陸海軍の仲の悪さもよく言われるところだが「『海軍頼りにならず』という意識が、即独自の潜水艦、空母の建造保有に結びつくところが陸軍の奢りと無知を如実に表している」「日本の陸海軍ほど対立が激しい軍隊はなかった。とくに『良識の海軍』といわれた旧海軍にあって、センチをサンチと呼び変えた事実を知るとき、二の句がつげなくなる」という事実の前には愕然とする。
そして、そもそもの準備レベルが違う。「軍隊に土木機械を導入するといった考え方をはっきりと認識していたのは、アメリカとソビエト陸軍だけ」「アメリカはいつから日本軍の暗号を解いていたのか。なんと第一次大戦後の1919年からとのことである」は、まさにこの戦争が無理筋であったことを示している。
そのほかにも「特別攻撃(体当たり攻撃)は、心情的にではなく、純粋に戦術面から見ても実施すべきではなかった」「外観的に、またカタログデータからは同じような日米の航空母艦であっても、使いやすさといった面からはすべてにおいてアメリカ海軍が優れていた。それは、日頃の工夫、研究心、技術分野の底辺の差から生じたもの」のあたりは頭を抱えるしかない。

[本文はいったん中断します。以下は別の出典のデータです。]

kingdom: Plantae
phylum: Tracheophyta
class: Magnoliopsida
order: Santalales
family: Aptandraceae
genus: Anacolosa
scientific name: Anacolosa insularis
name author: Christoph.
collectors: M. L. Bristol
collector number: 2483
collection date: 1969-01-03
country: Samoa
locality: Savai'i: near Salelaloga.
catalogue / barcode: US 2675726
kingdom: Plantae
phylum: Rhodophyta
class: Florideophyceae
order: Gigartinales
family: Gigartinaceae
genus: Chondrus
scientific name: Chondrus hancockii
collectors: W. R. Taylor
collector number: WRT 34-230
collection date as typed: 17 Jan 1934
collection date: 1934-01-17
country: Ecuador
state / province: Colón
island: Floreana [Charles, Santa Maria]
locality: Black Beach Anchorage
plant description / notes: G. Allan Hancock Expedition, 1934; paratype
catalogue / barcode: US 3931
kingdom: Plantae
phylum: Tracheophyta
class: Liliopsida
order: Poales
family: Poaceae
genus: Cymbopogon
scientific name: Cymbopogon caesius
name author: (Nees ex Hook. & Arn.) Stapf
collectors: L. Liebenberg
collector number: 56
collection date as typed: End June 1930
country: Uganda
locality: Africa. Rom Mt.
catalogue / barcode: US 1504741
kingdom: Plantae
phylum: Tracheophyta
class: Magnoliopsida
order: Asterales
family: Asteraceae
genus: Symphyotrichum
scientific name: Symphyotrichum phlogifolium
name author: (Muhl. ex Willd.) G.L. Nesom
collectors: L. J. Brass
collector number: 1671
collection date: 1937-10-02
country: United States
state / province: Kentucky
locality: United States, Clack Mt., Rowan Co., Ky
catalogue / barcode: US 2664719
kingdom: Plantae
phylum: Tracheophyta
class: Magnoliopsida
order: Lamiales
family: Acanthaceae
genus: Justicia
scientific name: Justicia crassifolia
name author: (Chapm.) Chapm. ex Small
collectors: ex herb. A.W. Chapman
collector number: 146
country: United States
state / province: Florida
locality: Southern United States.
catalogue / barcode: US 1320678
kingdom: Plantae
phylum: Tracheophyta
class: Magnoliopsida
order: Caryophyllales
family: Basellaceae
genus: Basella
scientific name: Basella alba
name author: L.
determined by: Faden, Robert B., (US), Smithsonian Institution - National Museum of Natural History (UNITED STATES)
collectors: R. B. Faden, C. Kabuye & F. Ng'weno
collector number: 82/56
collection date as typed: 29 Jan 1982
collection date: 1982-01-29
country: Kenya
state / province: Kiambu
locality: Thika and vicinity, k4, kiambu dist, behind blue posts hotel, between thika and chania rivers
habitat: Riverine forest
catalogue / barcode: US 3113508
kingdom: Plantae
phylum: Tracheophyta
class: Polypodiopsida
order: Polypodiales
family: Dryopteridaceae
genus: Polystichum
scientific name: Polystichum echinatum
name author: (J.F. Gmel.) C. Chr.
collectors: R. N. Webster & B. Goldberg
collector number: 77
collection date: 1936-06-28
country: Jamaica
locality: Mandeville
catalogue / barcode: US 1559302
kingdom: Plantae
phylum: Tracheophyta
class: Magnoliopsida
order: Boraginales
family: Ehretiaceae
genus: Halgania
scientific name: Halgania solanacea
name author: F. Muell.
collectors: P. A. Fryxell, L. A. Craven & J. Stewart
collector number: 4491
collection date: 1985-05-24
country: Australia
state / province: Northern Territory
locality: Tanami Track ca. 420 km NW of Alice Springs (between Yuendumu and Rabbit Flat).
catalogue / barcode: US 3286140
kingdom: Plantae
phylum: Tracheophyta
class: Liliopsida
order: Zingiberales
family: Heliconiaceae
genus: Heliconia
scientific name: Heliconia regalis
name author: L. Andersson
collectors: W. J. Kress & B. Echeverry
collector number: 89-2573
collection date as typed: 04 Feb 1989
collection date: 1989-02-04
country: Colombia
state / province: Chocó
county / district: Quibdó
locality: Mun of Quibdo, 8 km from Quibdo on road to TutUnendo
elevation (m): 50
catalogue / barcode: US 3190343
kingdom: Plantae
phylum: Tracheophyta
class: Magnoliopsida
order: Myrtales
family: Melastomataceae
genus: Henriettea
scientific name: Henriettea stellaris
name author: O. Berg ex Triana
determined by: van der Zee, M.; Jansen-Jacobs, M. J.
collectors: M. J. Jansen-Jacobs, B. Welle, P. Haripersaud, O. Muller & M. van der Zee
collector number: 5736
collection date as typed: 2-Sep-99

最終的には「日露戦争のさいには、確かに日本はロシア以上に軍事技術を学ぼうとしていた。また常に新しい戦術を考え、謙虚に勉強をつづけていた。それに引き換え昭和の高級軍人たちは、日露戦争の勝利の恩恵だけを満喫していた」に尽きるのだろう。他方、平成を生きてきた自分としては、令和に至って『平成世代は、昭和の恩恵だけを満喫していた』と言われるかもしれない、と、二度目の敗戦を感じずにはいられない…今からでも、学ばないと。そんな切実感を覚えた。これは改めて良書だ。